▶ **Task prompt**
Every line in the records below between the one holding "Breast MRI (dynamic contrast-enhanced), one axial" and the one holding "- enhancing-tissue mask", inclusive, is to be set down exactly; all other lines are to be left out.

▶ **Dataset records**
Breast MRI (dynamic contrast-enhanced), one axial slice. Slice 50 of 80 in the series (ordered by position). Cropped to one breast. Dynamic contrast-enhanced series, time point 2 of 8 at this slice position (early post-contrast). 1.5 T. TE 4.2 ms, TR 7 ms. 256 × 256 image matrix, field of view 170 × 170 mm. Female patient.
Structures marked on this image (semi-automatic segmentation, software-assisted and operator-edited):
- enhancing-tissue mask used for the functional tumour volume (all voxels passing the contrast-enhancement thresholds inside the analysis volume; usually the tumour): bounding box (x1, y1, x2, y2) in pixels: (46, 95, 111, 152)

--

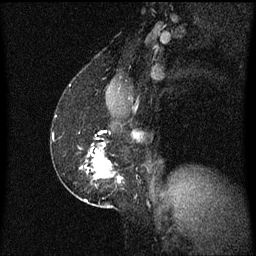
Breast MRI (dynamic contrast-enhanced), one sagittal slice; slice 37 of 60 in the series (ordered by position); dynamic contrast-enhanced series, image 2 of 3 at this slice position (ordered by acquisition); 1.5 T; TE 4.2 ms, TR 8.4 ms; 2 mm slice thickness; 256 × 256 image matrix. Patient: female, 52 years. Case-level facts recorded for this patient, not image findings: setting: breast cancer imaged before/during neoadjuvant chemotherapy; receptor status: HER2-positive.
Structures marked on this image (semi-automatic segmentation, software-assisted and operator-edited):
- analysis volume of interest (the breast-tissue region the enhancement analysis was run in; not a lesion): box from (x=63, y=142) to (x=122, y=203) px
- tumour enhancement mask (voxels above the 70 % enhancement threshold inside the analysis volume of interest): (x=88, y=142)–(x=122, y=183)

▶ **Output of the exercise**
Breast MRI (dynamic contrast-enhanced), one axial slice. Slice 50 of 80 in the series (ordered by position). Cropped to one breast. Dynamic contrast-enhanced series, time point 2 of 8 at this slice position (early post-contrast). 1.5 T. TE 4.2 ms, TR 7 ms. 256 × 256 image matrix, field of view 170 × 170 mm. Female patient.
Structures marked on this image (semi-automatic segmentation, software-assisted and operator-edited):
- enhancing-tissue mask used for the functional tumour volume (all voxels passing the contrast-enhancement thresholds inside the analysis volume; usually the tumour): bounding box (x1, y1, x2, y2) in pixels: (46, 95, 111, 152)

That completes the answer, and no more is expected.